(The Lion) — A Planned Parenthood director-turned pro-life activist says with President Donald Trump and a Republican-led Congress, it’s time to do everything possible to protect babies and mothers from the devastation of abortion.
“The time for baby steps is over,” Abby Johnson, founder and CEO of And Then There Were None and ProLove Ministries, told The Lion, urging the Trump administration to do all it can to reverse the damage done to the nation and our culture via the Biden-Harris pro-abortion agenda:
“President Trump needs to do everything in his power to defund Planned Parenthood, remove all federal funding of any programs – domestic and international – that give money to any organization that commits, supports, or refers for abortion. Americans solidly rejected Kamala Harris’ radical abortion agenda, and I hope President Trump and his Administration use whatever tools they can to remember the election and the mandate they were given.”
Trump has frequently expressed pride in his first-term appointments of three U.S. Supreme Court justices who voted with the majority to overturn Roe v. Wade. His administration and Congress now appear to be engaged in multiple efforts to institute a pro-life agenda.
Among the first executive orders delivered by Trump were those that withdraw the United States from two pro-abortion entities: the World Health Organization (WHO) and the Paris Climate Accord.
Trump also established on Monday the Department of Government Efficiency (DOGE), whose designated leader, Elon Musk, with Vivek Ramaswamy, wrote that DOGE would help address the federal spending crisis through “taking aim at the $500 billion-plus in annual federal expenditures that are unauthorized by Congress or being used in ways that Congress never intended.”
Among those “expenditures” they named was the “nearly $300 million to progressive groups like Planned Parenthood.”
The president is also expected to restore the Mexico City Policy, which would restrict foreign nongovernmental organizations (NGOs) that receive U.S. funding from performing, or offering information about, abortions.
Additionally, the Trump administration has officially shut down the Biden-Harris “Reproductive Rights” website – a government site that promoted abortion and had been launched on the day the U.S. Supreme Court released its decision in Dobbs v. Jackson Women’s Health Organization, which overturned Roe v. Wade.
Meanwhile, pro-life advocates are urging Trump to pardon the 21 individuals who have been prosecuted by the Biden-Harris Department of Justice for protesting peacefully in front of abortion clinics.
Trump talked about the jailed pro-life advocates during his address at the 2025 Faith & Freedom Coalition event:
As part of the effort to end the purported weaponization of the federal government against the pro-life movement, House Republicans are hoping to repeal the law that was used by the Biden administration to prosecute pro-life advocates.
Republican Rep. Chip Roy of Texas is leading his colleagues in the House in the effort to repeal the Freedom of Access to Clinic Entrances (FACE) Act of 1994.
While the Act prohibits force, or threats of force, against abortion clinics, it does not prohibit peaceful protests in accord with the First Amendment right to free speech.
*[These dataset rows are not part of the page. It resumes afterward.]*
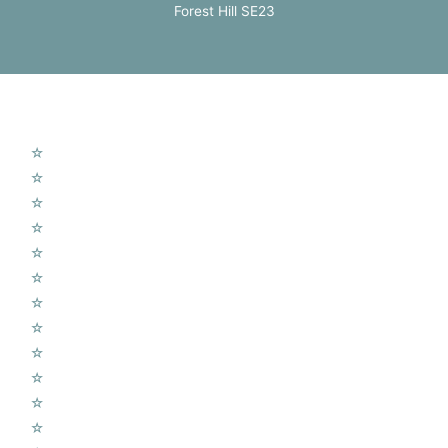
Forest Hill SE23
Our Services
☆
TV Aerial Installations
☆
Sky Q Dish Installation
☆
Communal TV Systems
☆
LCD Wall Mounting
☆
CCTV System
☆
Home Cinema System
☆
Wireless Security Alarms
☆
Wifi Access Points
☆
Telephone Points
☆
Door Entry Systems
☆
Access Control Systems
☆
Home Automation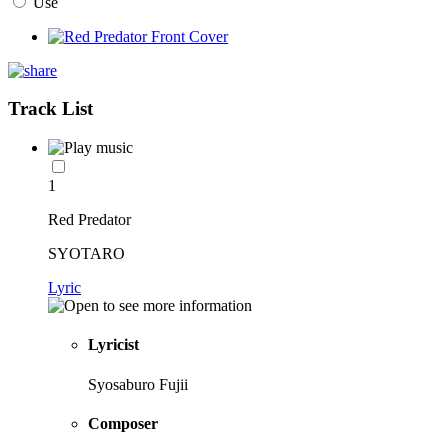
Use
Track List
1
Red Predator
SYOTARO
Lyric
Lyricist
Syosaburo Fujii
Composer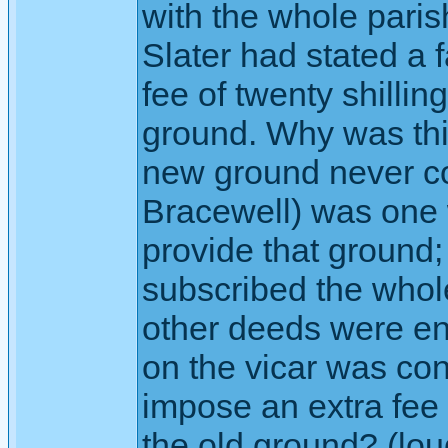
with the whole paris
Slater had stated a 
fee of twenty shillin
ground. Why was thi
new ground never co
Bracewell) was one w
provide that ground;
subscribed the who
other deeds were ent
on the vicar was co
impose an extra fee
the old ground? (lou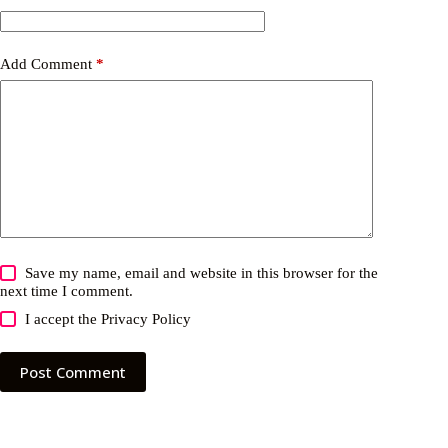
Add Comment
*
Save my name, email and website in this browser for the
next time I comment.
I accept the
Privacy Policy
Post Comment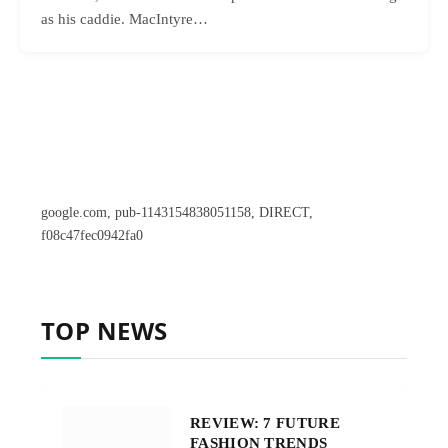
as his caddie. MacIntyre…
google.com, pub-1143154838051158, DIRECT,
f08c47fec0942fa0
TOP NEWS
REVIEW: 7 FUTURE
FASHION TRENDS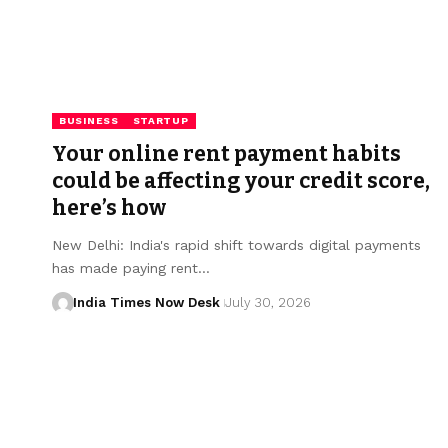
BUSINESS
STARTUP
Your online rent payment habits
could be affecting your credit score,
here’s how
New Delhi: India's rapid shift towards digital payments
has made paying rent…
India Times Now Desk
July 30, 2026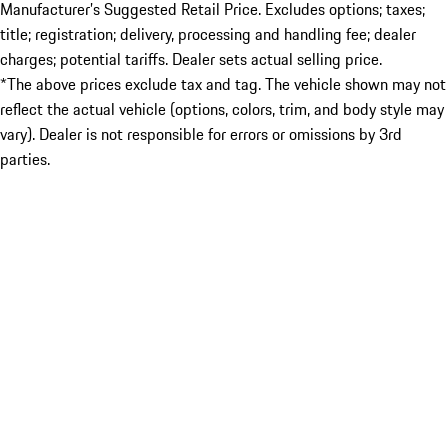
Manufacturer’s Suggested Retail Price. Excludes options; taxes;
title; registration; delivery, processing and handling fee; dealer
charges; potential tariffs. Dealer sets actual selling price.
*The above prices exclude tax and tag. The vehicle shown may not
reflect the actual vehicle (options, colors, trim, and body style may
vary). Dealer is not responsible for errors or omissions by 3rd
parties.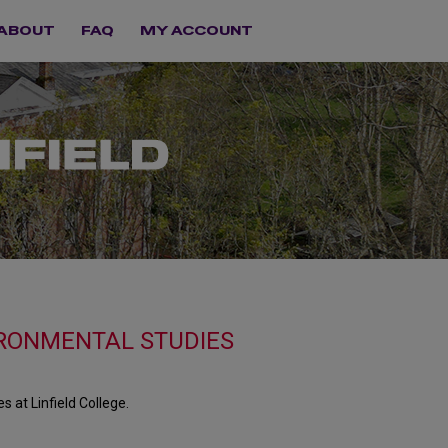
ABOUT
FAQ
MY ACCOUNT
RONMENTAL STUDIES
at Linfield College.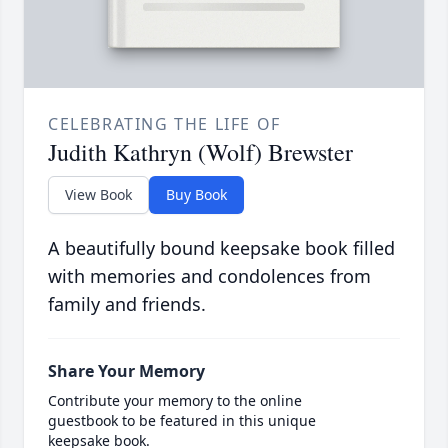
CELEBRATING THE LIFE OF
Judith Kathryn (Wolf) Brewster
View Book
Buy Book
A beautifully bound keepsake book filled
with memories and condolences from
family and friends.
Share Your Memory
Contribute your memory to the online
guestbook to be featured in this unique
keepsake book.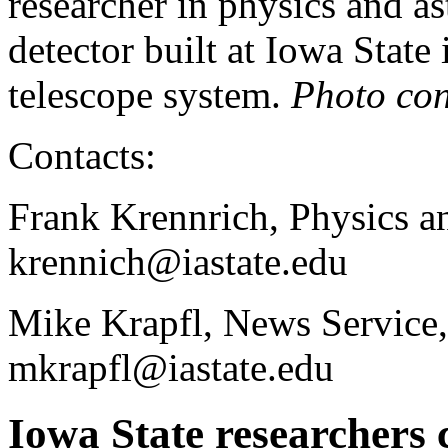
researcher in physics and a
detector built at Iowa Stat
telescope system.
Photo con
Contacts:
Frank Krennrich, Physics a
krennich@iastate.edu
Mike Krapfl, News Service,
mkrapfl@iastate.edu
Iowa State researchers 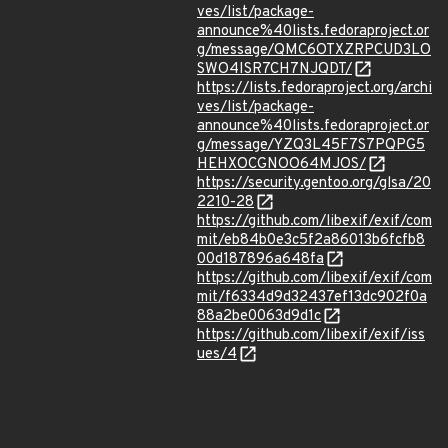
ves/list/package-
announce%40lists.fedoraproject.or
g/message/QMC6OTXZRPCUD3LO
SWO4ISR7CH7NJQDT/
https://lists.fedoraproject.org/archi
ves/list/package-
announce%40lists.fedoraproject.or
g/message/YZQ3L45F7S7PQPG5
HEHXOCGNOO64MJOS/
https://security.gentoo.org/glsa/20
2210-28
https://github.com/libexif/exif/com
mit/eb84b0e3c5f2a86013b6fcfb8
00d187896a648fa
https://github.com/libexif/exif/com
mit/f6334d9d32437ef13dc902f0a
88a2be0063d9d1c
https://github.com/libexif/exif/iss
ues/4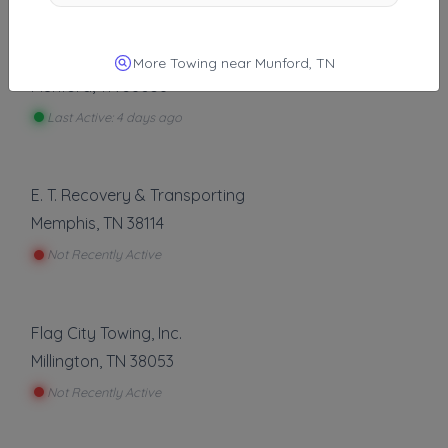
Other Results
Nastow Towing
More Towing near Munford, TN
Munford
,
TN
38058
Last Active: 4 days ago
E. T. Recovery & Transporting
Memphis
,
TN
38114
Not Recently Active
Flag City Towing, Inc.
Millington
,
TN
38053
Not Recently Active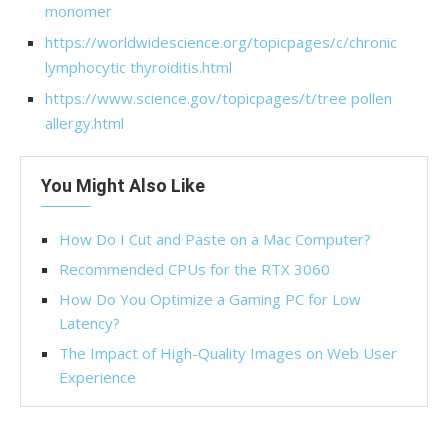
monomer
https://worldwidescience.org/topicpages/c/chronic
lymphocytic thyroiditis.html
https://www.science.gov/topicpages/t/tree pollen
allergy.html
You Might Also Like
How Do I Cut and Paste on a Mac Computer?
Recommended CPUs for the RTX 3060
How Do You Optimize a Gaming PC for Low
Latency?
The Impact of High-Quality Images on Web User
Experience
Republican Sen. Thom Tillis of North Carolina had also introduced a bill to protect babies who are born alive following a botched abortion.
“Ensuring that newborn babies receive medical care, regardless of the circumstances, should not be a divisive issue,” Tillis said in a statement. “It is unconscionable that there are situations where health care professionals might not make every effort to save a life when the need arises. This commonsense legislation is crucial for protecting the lives of newborns, and I am committed to fighting for the life and well-being of babies who survive abortions.”
“Protecting babies born alive after a botched abortion is one of the most basic, humane laws legislators can vote for,” Johnson told The Lion. “That this country even needs to pass a law that adds stricter penalties for not saving these babies is almost unbelievable. I hope legislators do the right thing and vote to protect babies born alive after abortion and hold those accountable who refuse to obey our laws.”
Democrats in the Senate, however, blocked advancement of the bill Wednesday, 52-47. The measure failed to reach the 60-vote threshold needed for cloture.
Trump’s inauguration Monday kicked off a flood of pro-life events, including National Sanctity of Human Life Day on Wednesday and the pro-life movement’s signature national March for Life rally and march in the nation’s capital, scheduled for Friday.
The pro-life events come as the pro-abortion and pro-LGBT “People’s March,” held Saturday on the streets of Washington, D.C., had hoped to invigorate a throng of protests and resistance to Trump’s second term. Instead, the march fizzled out, with far fewer people attending than eight years ago, when Trump was inaugurated the first time.
A sad but painful reminder of how ending the life of the unborn has been placed on a pedestal as a “human right” also came on Monday with news of the death of former Planned Parenthood CEO Cecile Richards, 67, who turned the abortion industry giant into a political powerhouse that embraced the radical LGBT agenda as well.
In a statement prior to leaving office, Biden, who awarded Richards the Presidential Medal of Freedom in November, praised her for fighting for “some of our Nation’s most important civil rights causes.”
Pro-life leaders, nevertheless, poignantly offered prayers for Richards.